The Flight of the Phoenix (1965)
Gender representation in movies is a thorny issue at present. Certainly all male ensemble casts are a rarity these days. 12 Angry Men and John Carpenter's The Thing are two examples that spring to mind but by and large Hollywood still favours broad gender representation (if not equal status) for reasons of pure box office. However the all male cast of The Flight of the Phoenix simply reflects that nature of the oil industry at the time of filming and is not in any way a political statement. The absence of any romantic sub plot or any kind of sexual dynamics, allows the narrative to focus clearly on the theme of survival along and the psychological and emotional side effects.
Veteran pilot Frank Towns (James Stewart) and navigator Lew Moran (Richard Attenborough) are flying a beaten up old transport from Jaghbub to Benghazi in Libya. On board are a motley group of oil workers and other assorted passengers. After encountering a sudden sandstorm the plane is forced to ditch in the desert. After an aborted attempt by some of the survivors to march to the nearest habitation, it soon becomes apparent that the food and water will only last a fortnight. With hope running out and petty squabbles increasing, the survivors must decide whether to pull together of fall apart.

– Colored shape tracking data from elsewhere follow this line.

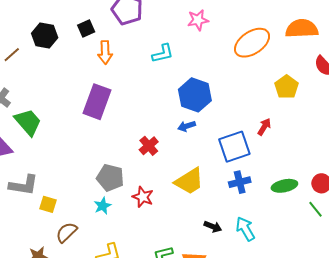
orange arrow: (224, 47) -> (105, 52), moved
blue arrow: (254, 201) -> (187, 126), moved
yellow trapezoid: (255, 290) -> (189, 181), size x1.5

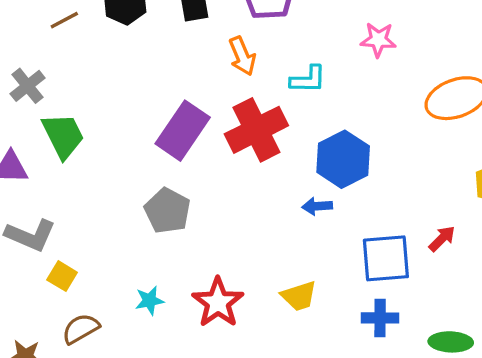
orange arrow: (105, 52) -> (242, 56), moved, turned -35
red cross: (149, 146) -> (256, 130), moved, size x1.8
gray pentagon: (110, 178) -> (167, 211), moved
yellow trapezoid: (189, 181) -> (299, 296), size x0.7
red star: (143, 197) -> (218, 302), size x1.4

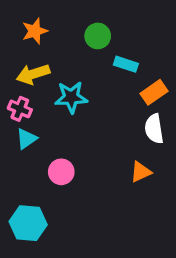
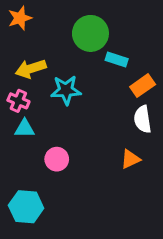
orange star: (35, 31) -> (20, 18), moved
green circle: (98, 36) -> (90, 33), size x1.5
cyan triangle: (26, 139) -> (25, 128), turned 35

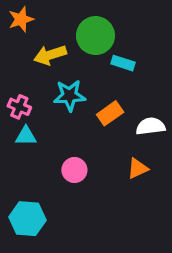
yellow arrow: (31, 69) -> (50, 55), moved
orange rectangle: (143, 86) -> (110, 113), moved
white semicircle: (143, 119) -> (151, 126), turned 92
pink circle: (57, 159) -> (74, 170), moved

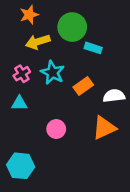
orange star: (21, 19) -> (29, 15), moved
cyan star: (70, 95) -> (53, 72), turned 30
pink cross: (19, 107) -> (22, 74), moved, turned 35
orange triangle: (138, 168) -> (104, 128), size x1.5

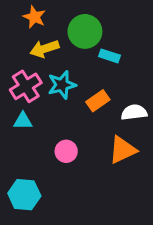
orange star: (29, 15) -> (34, 17), turned -30
cyan star: (53, 72) -> (62, 85), turned 30
pink cross: (22, 74) -> (26, 86), size x1.5

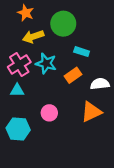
cyan rectangle: (109, 56) -> (82, 52), moved
cyan star: (62, 85) -> (46, 63), turned 30
cyan hexagon: (24, 195) -> (18, 129), moved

Post war prejudice against the German plays an integral part in the Robert Aldrich' The Flight of the Phoenix. It was still a common mindset during the sixties, especially among those who had served. Therefore when Heinrich Dorfmann (Hardy Krüger) proposes to cannibalise the crashed Fairchild C-82 and build another plane to escape from the Sahara desert, it is met with scepticism among his fellow survivors. This is compounded by his cold scientific manner and logical thought process. He immediately chafes with Towns, a proud and old school flyer, who objects to his notion that the other men are simply a work force of expendable assets. The script by Lukas Heller cleverly never states each characters war record and leaves viewers to make up their own minds about their respective pasts.

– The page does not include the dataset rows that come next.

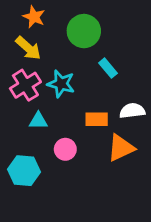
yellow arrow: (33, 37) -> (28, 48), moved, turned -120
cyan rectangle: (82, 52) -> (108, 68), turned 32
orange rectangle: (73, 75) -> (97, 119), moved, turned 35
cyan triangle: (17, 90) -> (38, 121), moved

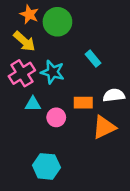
green circle: (84, 31) -> (57, 22), moved
pink circle: (65, 149) -> (56, 117), moved
cyan hexagon: (24, 171) -> (46, 166), moved

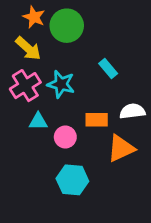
cyan hexagon: (46, 166) -> (72, 180), moved

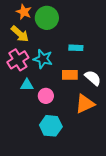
cyan rectangle: (108, 68) -> (76, 48), turned -48
white semicircle: (132, 111) -> (93, 78), turned 48
orange rectangle: (97, 120) -> (70, 75), moved

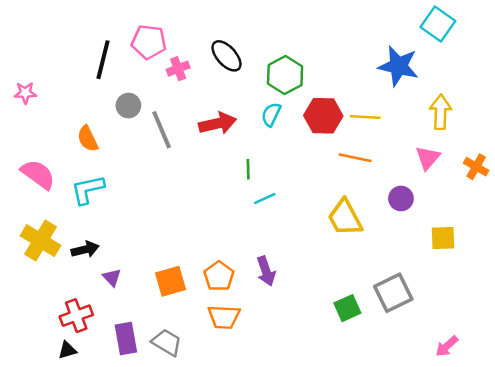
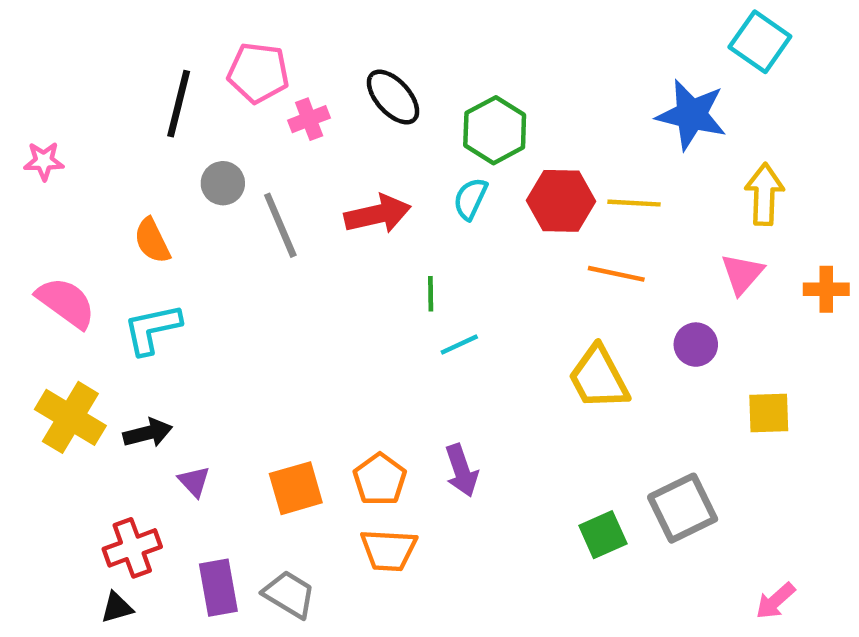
orange cross: (476, 167) -> (826, 289), turned -30

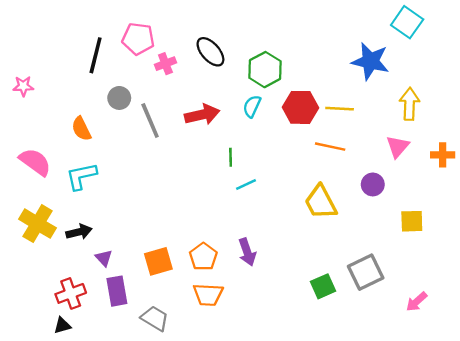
purple rectangle: (218, 588) -> (117, 291), moved
pink arrow: (775, 601) -> (417, 302), moved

Performances in The Flight of the Phoenix are universally outstanding due to the well-defined characters and tight screenplay. Ernest Borgnine excels as a psychologically disturbed foreman as does Ian Bannen as an irascible and sardonic oil worker. Peter Finch and Ronald Fraser play respectively a British Army Captain and a resentful Sargent. Their tenuous relationship quickly disintegrates under pressure, leading to potential murder through wilful neglect. It's all very powerful stuff and director Robert Aldrich makes no attempt to sugar the pill. The survivors skin burns and blisters. One injured man takes his own life in a particular moving scene which is sharply contrasted by Dorfmann's borderline callous indifference. Although not graphic, the movie is honest with its depiction of mental disintegration and death.

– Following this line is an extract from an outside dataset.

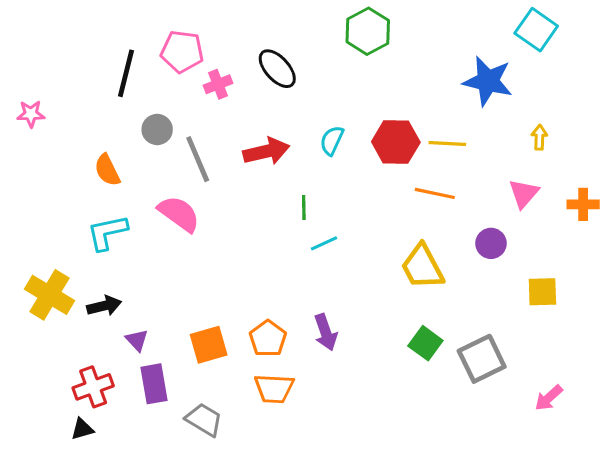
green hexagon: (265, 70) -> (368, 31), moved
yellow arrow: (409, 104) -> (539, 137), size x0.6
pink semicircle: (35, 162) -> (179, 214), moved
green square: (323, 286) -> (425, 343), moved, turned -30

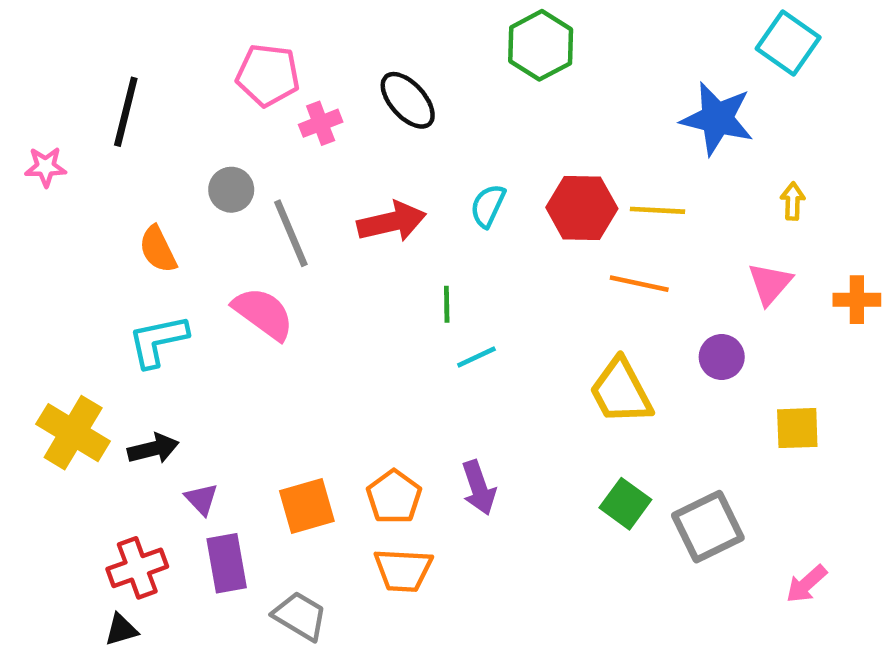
black line: (126, 73) -> (126, 112), moved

Like many other great films it is the little touches that embellish the story telling. Stewart's experience as a real life pilot makes his performance in the cockpit convincing. Attenborough's near hysterical laughter, when he learns Dorfmann's secret starkly depicts a man robbed of hope. The results of the Doctor’s and Captain’s negotiation with the Bedouin have a tragic inevitability about it. Aldrich directs with confidence. The artistic freedom and sensibilities of the times afforded him the opportunity to be honest and not have makes commercial concessions. A criticism I would level at the 2004 remake. The movie also benefits from physical effects rather than contemporary computer graphics, imbuing the arduous construction of the Phoenix with a tangible plausibility.
The Flight of the Phoenix is a movie with perennial themes. However these are enhanced when viewed within the context of the times. Aldrich makes a clear message that in desperate times, co-operation irrespective of personal likes, philosophy and dogma is the only practical option when facing disaster. It also explores the importance of hope and what can happen when that is removed. The movie is also a text book example of character acting and the importance of a strong screenplay. If a movie gets this right then the audience will happily follow the narratives twists and turns. Although its clichéd, they simply don't make them like this anymore. I think The Martian is the nearest I’ve seen to anything like The Flight of the Phoenix. It’s not because contemporary Hollywood lacks the talent. It is more of a case of that they lack the will.